> [Texte fourni]
____

En Italie, le Mouvement 5 étoiles est bien l’expression de profonds malaises

A l’automne 2016, le spectre des populismes planait sur l’Europe. Il y avait eu le Brexit puis la victoire de Donald Trump aux Etats-Unis. Les sondages enregistraient une poussée des mouvements populistes. Or, depuis quelque temps, ceux-ci ont connu des revers en Autriche, aux Pays-Bas et en France. Dernier exemple en date, celui de l’Italie où le Mouvement 5 étoiles vient d’enregistrer une défaite cinglante lors d’un scrutin administratif partiel où il a été éliminé presque partout dès le premier tour et n’a conquis que la ville toscane de Carrare.

Le vent aurait-il donc tourné une bonne fois pour toutes ? Il faut rester prudent.
L’exemple italien mérite précisément qu’on s’y arrête. D’abord, ces élections ne concernaient qu’un nombre limité de communes, donc d’électeurs, et ont été caractérisées par un taux d’abstention extrêmement élevé. Ensuite, elles étaient régies par un mode de scrutin majoritaire à deux tours, ce qui ne sera pas le cas lors des élections politiques qui devraient se dérouler au début de l’année prochaine avec une proportionnelle quasi intégrale. Enfin, tous les sondages démontrent qu’au niveau national, le Mouvement 5 étoiles continue de recueillir de très fortes intentions de vote. Comment expliquer alors ce paradoxe ?

Diverses thématiques

Pour répondre à cette question, il faut saisir l’originalité de ce Mouvement né en 2009 à l’initiative du comique Beppe Grillo et de Gianroberto Casaleggio, disparu en 2016, à la fois idéologue et spécialiste du Web. Leur formation qui obtint un grand succès aux élections politiques de 2013 est originale. Elle se veut un non-parti qui rejette toute forme d’organisation traditionnelle et revendique une démocratie directe par le numérique que contredit le pouvoir autoritaire de Beppe Grillo qui dénonce et exclut le moindre opposant interne.

Le Mouvement 5 étoiles associe diverses thématiques : la dénonciation des autres partis, un rejet viscéral des élites, une exigence d’honnêteté et de transparence, la critique de l’Europe et de l’euro, l’écologie, la défense des services publics – de l’eau par exemple –, l’instauration d’un revenu de citoyenneté de 780 euros pour les plus pauvres, l’hostilité envers les migrants et les immigrés, la condamnation de la réforme du droit du sol, l’acceptation de la légitime défense.

Le Mouvement est donc « attrape-tout ». Il regroupe des électeurs qui refusent le clivage gauche-droite, se situent plutôt au centre et se répartissent dans toute la péninsule, même si ces derniers temps, le M5S a surtout percé dans le Sud. Ainsi que l’a montré une récente étude du sociologue italien Ilvo Diamanti, il rassemble des ouvriers, des employés, des chefs d’entreprise, des étudiants, des chômeurs, et surtout des jeunes dotés d’un haut niveau d’instruction démontrant une forte appétence pour la participation politique. Surtout par l’intermédiaire de la Toile.

____

> [Données extraites]
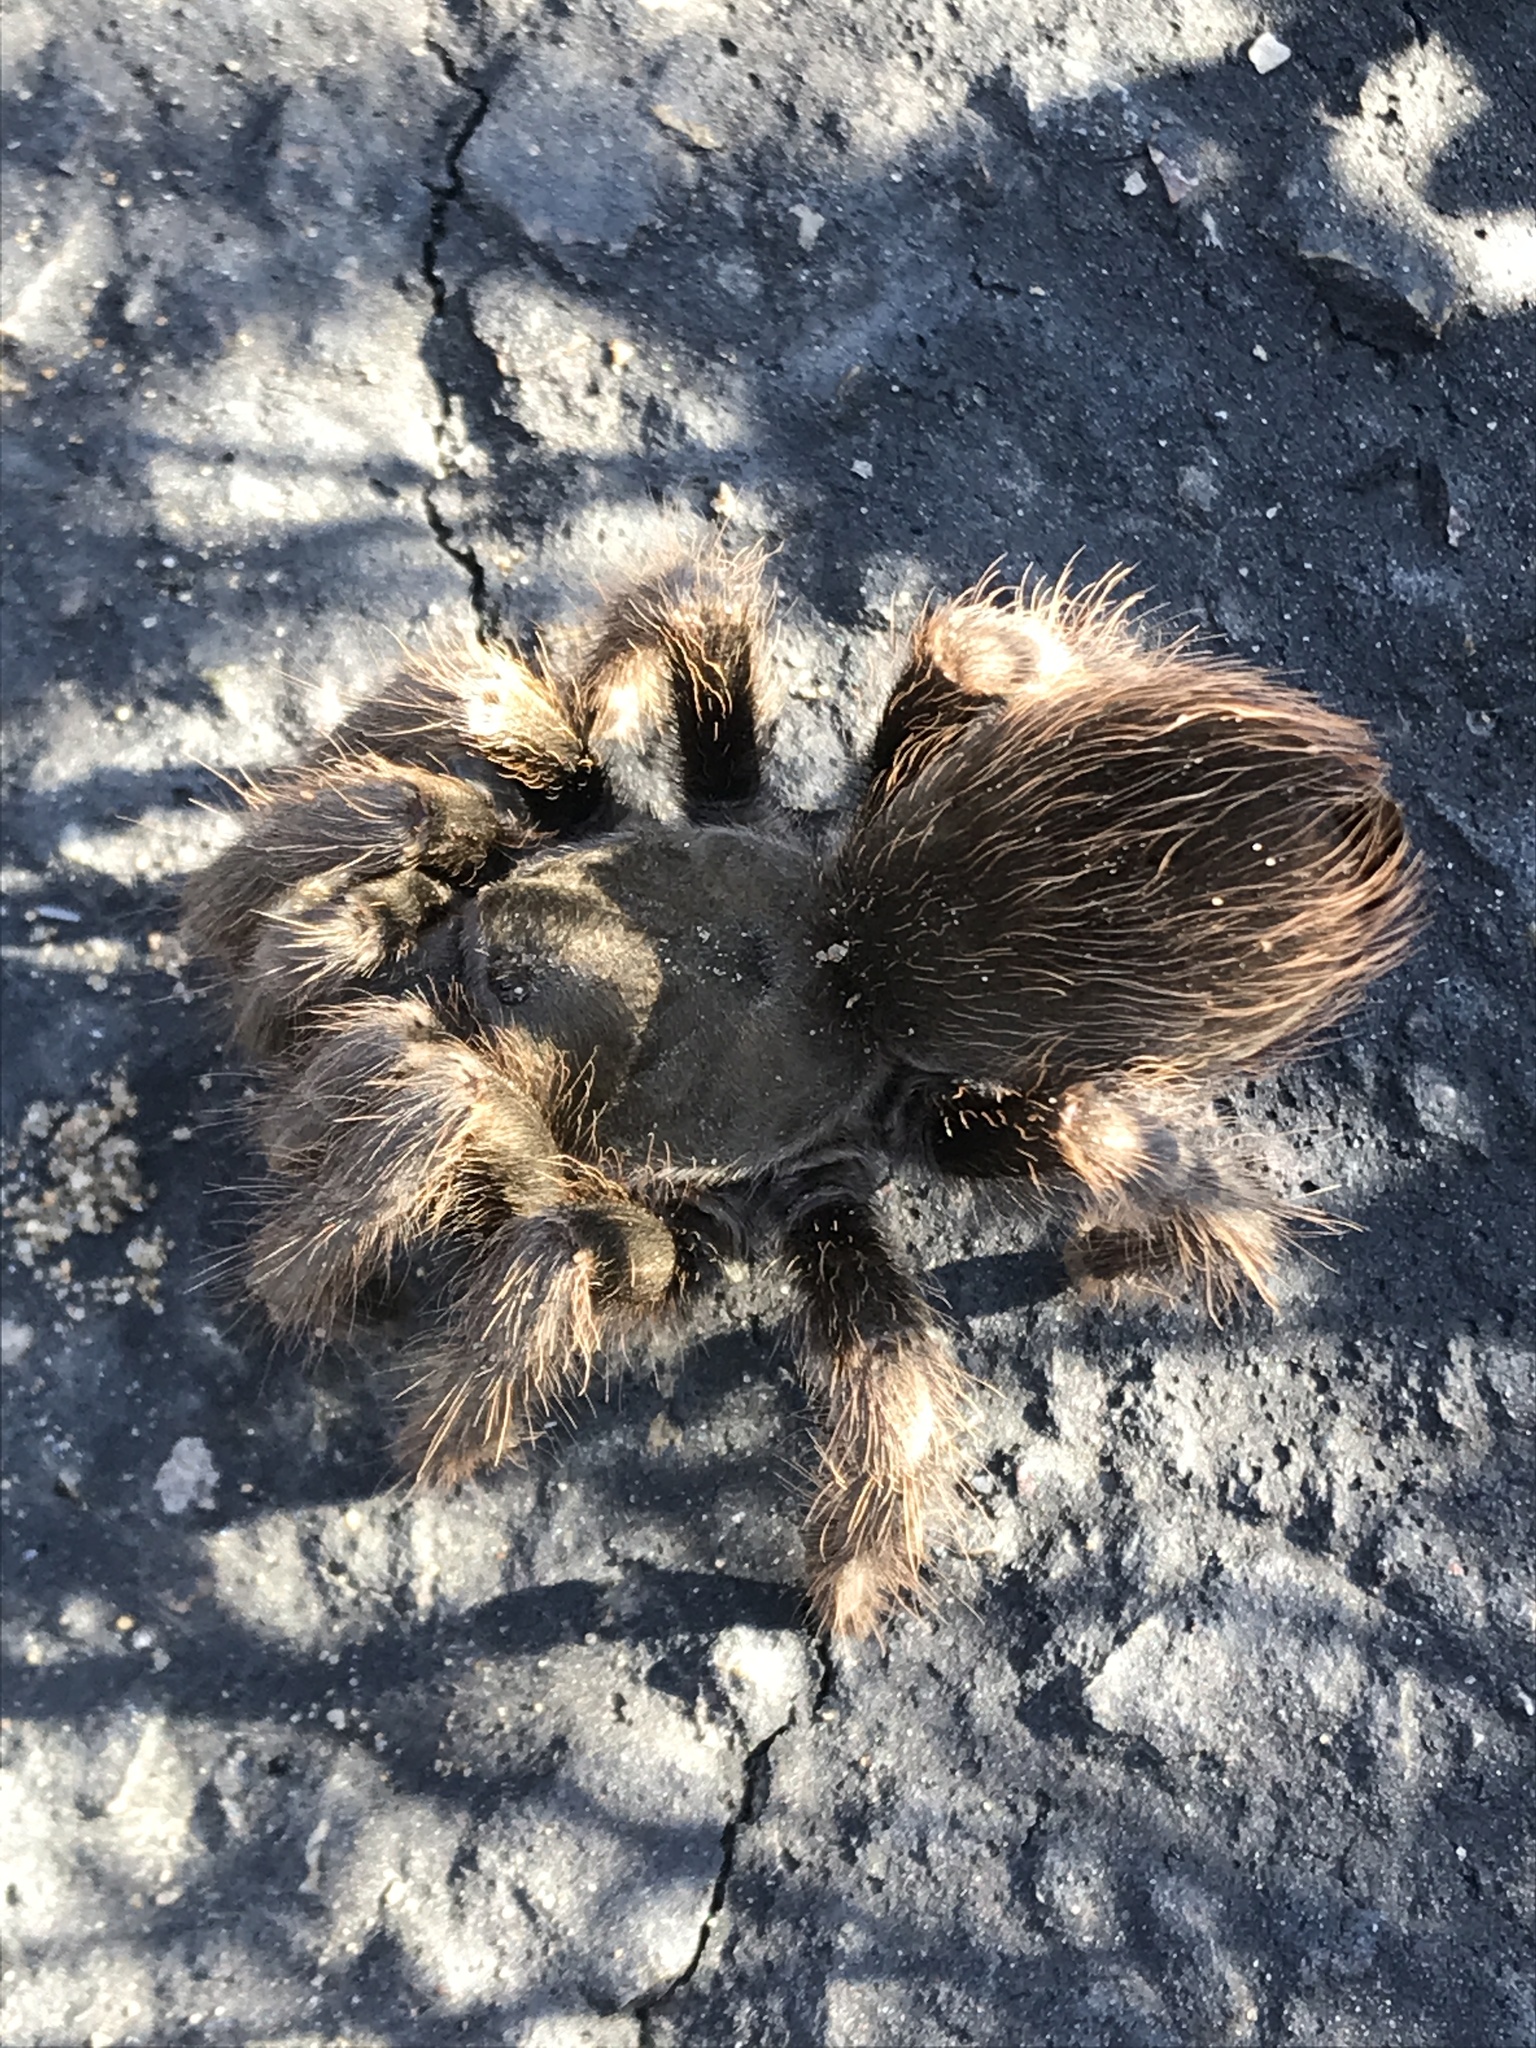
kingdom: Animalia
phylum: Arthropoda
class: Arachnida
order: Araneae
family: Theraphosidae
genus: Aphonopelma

____

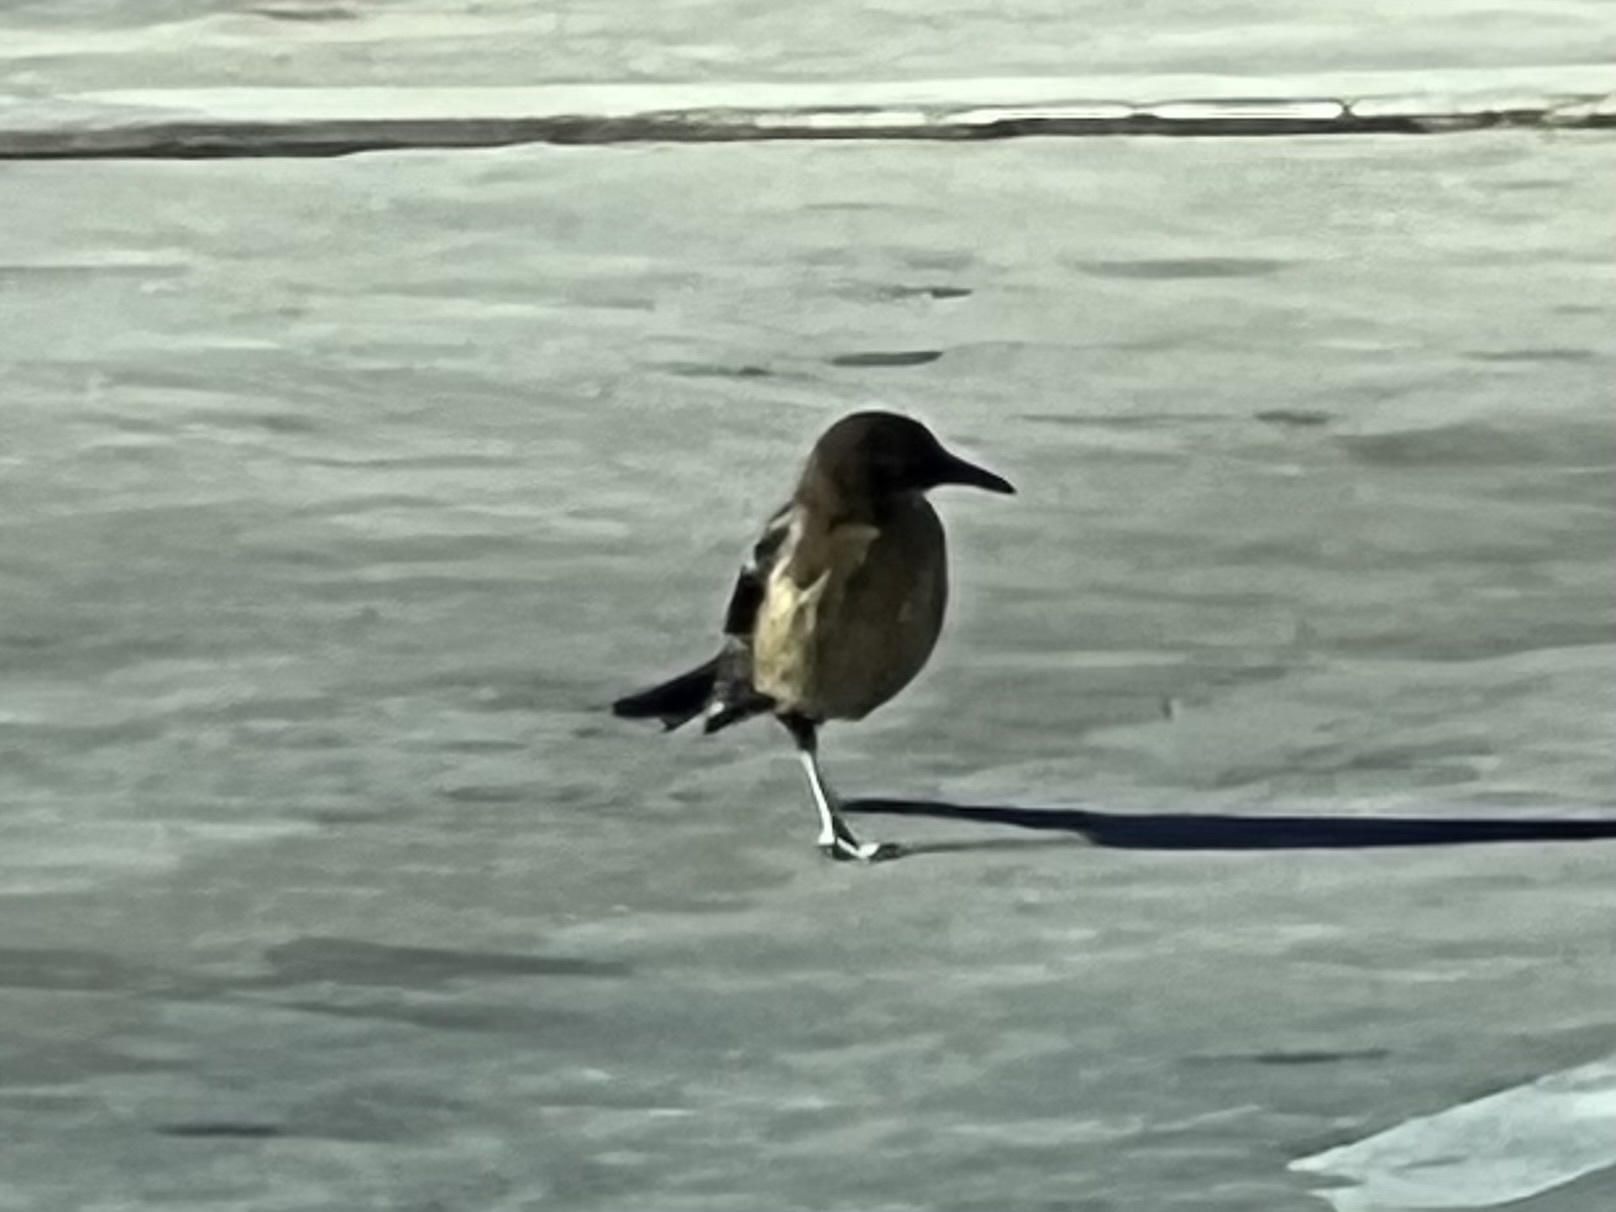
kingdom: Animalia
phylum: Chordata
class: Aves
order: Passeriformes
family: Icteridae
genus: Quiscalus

____

> [Consignes]
Répondez aux questions suivantes à partir du texte sur le Mouvement 5 étoiles :
(a) Quelle ville le Mouvement a-t-il conquise lors du scrutin administratif partiel ?
(b) En quelle année le Mouvement est-il né ?
(c) Quel montant le revenu de citoyenneté proposé pour les plus pauvres atteint-il ?
Les lignes forment un matériau indépendant du texte.

> [Corrigé]
(a) La ville toscane de Carrare.
(b) En 2009.
(c) 780 euros.